Quatre mois de controverses, et puis s'en va. Comme nous le révélions ce mercredi, François Hollande a décidé de renoncer à réviser la Constitution, et ainsi à adopter l'article pour le moins controversé sur la déchéance de nationalité.
Tout ça pour ça, donc. Car cela fait plus de quatre mois que la question de la déchéance agite citoyens et politiques, depuis l’annonce par François Hollande, le 16 novembre devant le Parlement réuni en congrès, de l’extension de la déchéance de nationalité pour tous les condamnés pour actes terroristes, y compris ceux qui sont nés français. Retour sur 19 longues semaines de volte-face de l’exécutif.
16 novembre : François Hollande lance les hostilités
Trois jours après les attentats, le Président surprend son monde en annonçant vouloir modifier la Constitution. La déchéance de nationalité pour les binationaux nés Français s'invite dans son discours : «Nous devons pouvoir déchoir de sa nationalité française un individu condamné pour une atteinte aux intérêts fondamentaux de la nation ou un acte de terrorisme, même s'il est né Français.»
15 décembre : Valls perplexe
Devant les journalistes, Manuel Valls laisse entrevoir les premiers signes d'hésitation et appelle à «être très prudent». Il s'interroge : «Pour trois ou quatre terroristes, est-ce que ça vaut la peine ? Ça ne dissuade aucun terroriste de se faire sauter au Bataclan. Il faut regarder, il faut regarder…»
D'autres responsables de la majorité ne se montrent pas très emballés non plus. Le patron des députés PS, Bruno Le Roux, estime que la disposition «soulève trop de débats annexes à la lutte contre le terrorisme», tandis qu'une ministre dit imaginer «l'effet déflagrateur que cela peut avoir dans notre camp» sans percevoir «d'effet sur la lutte contre le terrorisme».
Quelques jours plus tôt déjà, le patron du PS, Jean-Christophe Cambadélis, estimait que l'élargissement de la déchéance de nationalité n'était «pas une idée de gauche».
17 décembre : le Conseil d’Etat ne dit pas non
Interrogé par le gouvernement sur la constitutionnalité du projet de loi et sa «compatibilité avec les engagements internationaux de la France», le Conseil d'Etat ne tranche pas, signalent les Echos : «La mesure proposée répond à un objectif légitime consistant à sanctionner les auteurs d'infractions si graves qu'ils ne méritent plus d'appartenir à la communauté nationale. La circonstance que les effets pratiques de cette mesure seraient limités n'a pas paru au Conseil d'Etat suffisante pour lui permettre de conclure qu'elle ne serait pas opportune ou qu'elle ne serait pas appropriée à l'objectif poursuivi par le gouvernement.» De plus, «la disposition n'est, par elle-même, contraire à aucun engagement international ou européen auquel la France est partie».

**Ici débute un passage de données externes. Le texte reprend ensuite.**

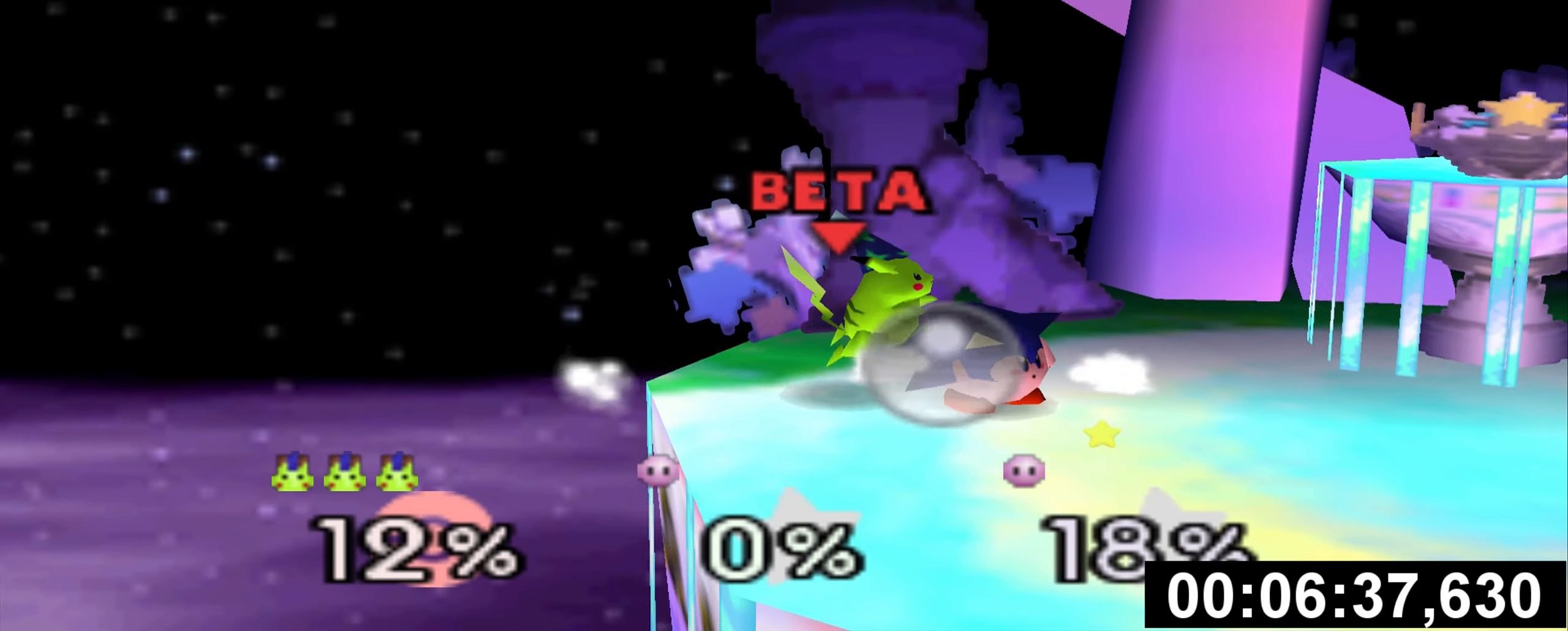
{"buttons": [], "left_stick": "left", "events": [[50, "left_stick", "left"], [200, "left_stick", "center"], [250, "left_stick", "left"], [400, "left_stick", "center"], [450, "left_stick", "left"]]}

21 décembre : en coulisse, Hollande renonce
Ça y est, c'est fini : selon plusieurs sources à l'Elysée, Hollande a renoncé à inscrire la mesure dans la Constitution. C'est qu'il a écouté les critiques de nombreux socialistes rétifs à l'idée de créer «deux catégories de Français». Le Président a aussi été convaincu par le sociologue Patrick Weil qu'il a rencontré quelques jours plus tôt et qui a, à son tour, invoqué le risque d'une rupture d'égalité.

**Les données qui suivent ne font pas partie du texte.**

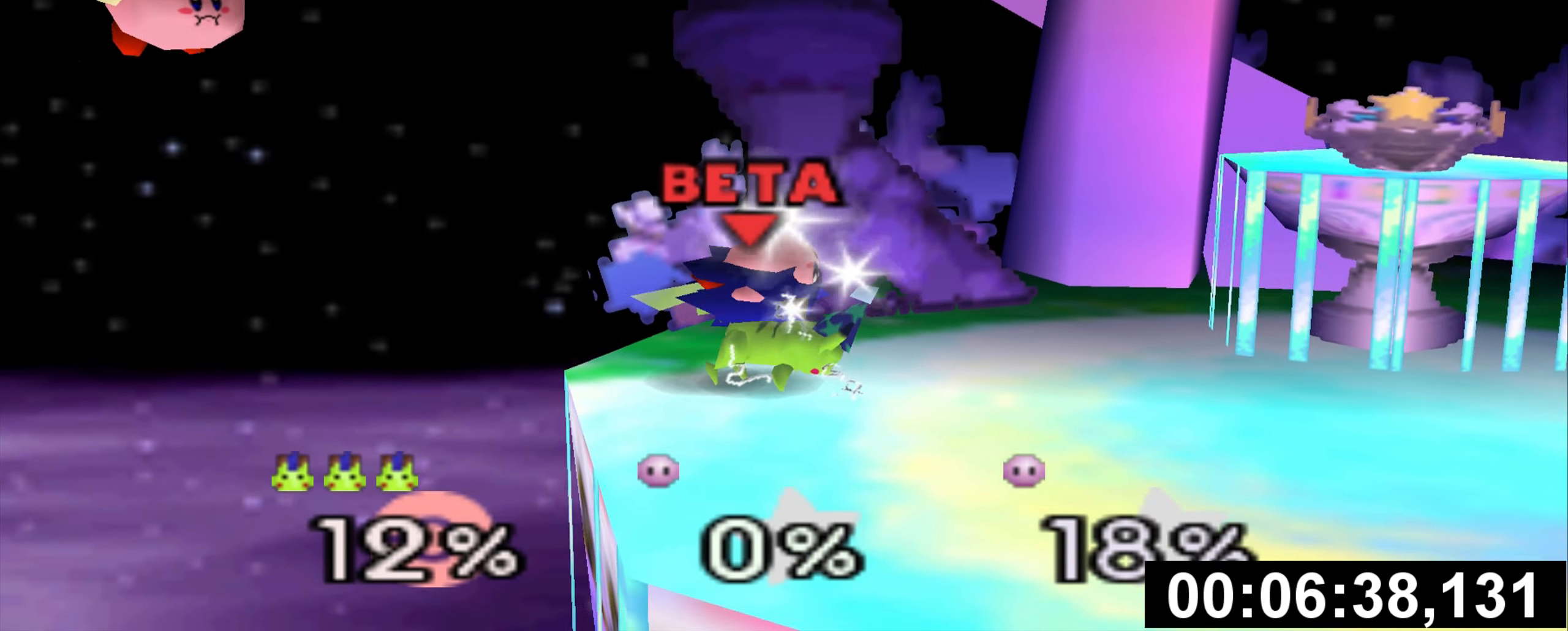
{"buttons": [], "left_stick": "left", "events": []}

Adieu, donc, l’inflammable article 2, où devait figurer cette question de déchéance. Reste à savoir comment le gouvernement va enrober ce rétropédalage.
22 décembre : c’est déjà du passé, pour Taubira
La radio algérienne Chaîne 3 diffuse une interview de Christiane Taubira enregistrée la veille, alors que la ministre de la Justice est en visite officielle dans le pays. Quid de la déchéance de nationalité ? «Le projet de révision constitutionnelle […] ne retient pas cette disposition, assure-t-elle. Sincèrement, c'est un sujet qui est dans la société, qui a fait débat – et c'est bien que cela fasse débat –, [mais] je suis persuadée que c'est une décision qui ne peut avoir d'efficacité dans la lutte contre le terrorisme. On voit bien à quel type de terrorisme on est confrontés : des personnes qui se tuent elles-mêmes. Donc en termes d'efficacité, ce n'est pas une mesure probante.»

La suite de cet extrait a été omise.